• **DATA EXCERPTS**:

:::

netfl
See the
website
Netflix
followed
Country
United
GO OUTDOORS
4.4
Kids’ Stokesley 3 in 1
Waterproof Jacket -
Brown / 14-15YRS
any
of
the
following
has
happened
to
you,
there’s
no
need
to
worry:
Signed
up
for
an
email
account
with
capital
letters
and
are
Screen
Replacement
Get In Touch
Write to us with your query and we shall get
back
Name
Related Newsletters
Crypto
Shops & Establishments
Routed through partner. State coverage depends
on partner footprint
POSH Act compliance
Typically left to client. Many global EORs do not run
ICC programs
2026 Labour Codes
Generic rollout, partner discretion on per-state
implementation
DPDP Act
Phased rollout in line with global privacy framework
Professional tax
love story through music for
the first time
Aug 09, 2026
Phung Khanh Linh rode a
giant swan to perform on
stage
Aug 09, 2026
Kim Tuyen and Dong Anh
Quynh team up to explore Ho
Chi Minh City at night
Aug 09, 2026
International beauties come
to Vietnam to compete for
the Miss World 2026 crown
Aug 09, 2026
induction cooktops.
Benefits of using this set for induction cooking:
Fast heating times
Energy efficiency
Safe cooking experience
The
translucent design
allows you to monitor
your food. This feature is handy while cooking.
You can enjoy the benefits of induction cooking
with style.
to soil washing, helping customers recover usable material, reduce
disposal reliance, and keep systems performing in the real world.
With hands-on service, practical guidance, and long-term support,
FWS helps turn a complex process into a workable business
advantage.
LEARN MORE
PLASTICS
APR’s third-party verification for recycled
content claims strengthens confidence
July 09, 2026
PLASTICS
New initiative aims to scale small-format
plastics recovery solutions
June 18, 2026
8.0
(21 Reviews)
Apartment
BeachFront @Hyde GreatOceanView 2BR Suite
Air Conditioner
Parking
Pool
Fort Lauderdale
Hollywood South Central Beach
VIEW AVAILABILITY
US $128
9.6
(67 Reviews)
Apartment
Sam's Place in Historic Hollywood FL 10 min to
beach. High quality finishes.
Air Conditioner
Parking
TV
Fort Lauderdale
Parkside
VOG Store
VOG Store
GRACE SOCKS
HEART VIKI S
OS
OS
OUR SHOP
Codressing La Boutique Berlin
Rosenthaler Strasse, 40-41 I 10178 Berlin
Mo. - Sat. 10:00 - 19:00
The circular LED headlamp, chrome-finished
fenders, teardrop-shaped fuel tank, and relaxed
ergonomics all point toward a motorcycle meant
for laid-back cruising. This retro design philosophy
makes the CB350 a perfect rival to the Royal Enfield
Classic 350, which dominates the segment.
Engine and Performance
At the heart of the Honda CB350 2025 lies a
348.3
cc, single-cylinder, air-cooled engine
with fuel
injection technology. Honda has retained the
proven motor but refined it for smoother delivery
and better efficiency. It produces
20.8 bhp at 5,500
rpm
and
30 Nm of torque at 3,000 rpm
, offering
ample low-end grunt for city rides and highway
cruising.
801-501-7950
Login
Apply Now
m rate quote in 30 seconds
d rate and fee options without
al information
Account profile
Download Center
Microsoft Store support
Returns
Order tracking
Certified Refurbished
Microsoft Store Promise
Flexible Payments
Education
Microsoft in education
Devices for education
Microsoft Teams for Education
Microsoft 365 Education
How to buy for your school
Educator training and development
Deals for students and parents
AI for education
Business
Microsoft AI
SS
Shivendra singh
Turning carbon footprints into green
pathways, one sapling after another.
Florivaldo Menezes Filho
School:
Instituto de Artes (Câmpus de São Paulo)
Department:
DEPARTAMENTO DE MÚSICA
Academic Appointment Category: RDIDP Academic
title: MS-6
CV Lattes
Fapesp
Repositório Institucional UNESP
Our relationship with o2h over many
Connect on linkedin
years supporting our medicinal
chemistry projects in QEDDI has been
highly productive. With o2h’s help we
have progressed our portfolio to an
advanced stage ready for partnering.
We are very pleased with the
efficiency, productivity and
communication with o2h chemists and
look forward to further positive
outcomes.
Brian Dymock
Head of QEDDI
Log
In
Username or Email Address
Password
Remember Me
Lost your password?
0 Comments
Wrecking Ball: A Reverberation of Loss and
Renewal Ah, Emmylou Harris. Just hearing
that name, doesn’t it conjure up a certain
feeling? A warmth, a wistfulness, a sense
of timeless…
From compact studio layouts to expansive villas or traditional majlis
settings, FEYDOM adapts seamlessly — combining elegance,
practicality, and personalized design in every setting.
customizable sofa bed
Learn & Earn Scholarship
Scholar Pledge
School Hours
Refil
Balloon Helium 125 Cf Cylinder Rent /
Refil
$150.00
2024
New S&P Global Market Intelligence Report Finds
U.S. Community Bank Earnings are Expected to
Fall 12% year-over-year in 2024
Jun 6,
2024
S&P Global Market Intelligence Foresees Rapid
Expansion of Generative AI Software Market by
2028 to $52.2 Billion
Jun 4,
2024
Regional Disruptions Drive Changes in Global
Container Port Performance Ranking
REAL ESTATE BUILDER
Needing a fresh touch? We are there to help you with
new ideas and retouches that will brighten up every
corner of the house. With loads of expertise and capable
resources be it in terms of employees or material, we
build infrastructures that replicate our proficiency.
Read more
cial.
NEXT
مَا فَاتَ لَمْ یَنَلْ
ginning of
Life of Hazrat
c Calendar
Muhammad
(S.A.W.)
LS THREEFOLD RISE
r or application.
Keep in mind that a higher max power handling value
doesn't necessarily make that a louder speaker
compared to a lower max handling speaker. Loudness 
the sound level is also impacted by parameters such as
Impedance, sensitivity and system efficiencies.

:::

• **TASK BRIEF**:
Output only the lines from the top of the entries through the one holding "giant swan to perform on", copied exactly.

• **WRITTEN ANSWER**:
netfl
See the
website
Netflix
followed
Country
United
GO OUTDOORS
4.4
Kids’ Stokesley 3 in 1
Waterproof Jacket -
Brown / 14-15YRS
any
of
the
following
has
happened
to
you,
there’s
no
need
to
worry:
Signed
up
for
an
email
account
with
capital
letters
and
are
Screen
Replacement
Get In Touch
Write to us with your query and we shall get
back
Name
Related Newsletters
Crypto
Shops & Establishments
Routed through partner. State coverage depends
on partner footprint
POSH Act compliance
Typically left to client. Many global EORs do not run
ICC programs
2026 Labour Codes
Generic rollout, partner discretion on per-state
implementation
DPDP Act
Phased rollout in line with global privacy framework
Professional tax
love story through music for
the first time
Aug 09, 2026
Phung Khanh Linh rode a
giant swan to perform on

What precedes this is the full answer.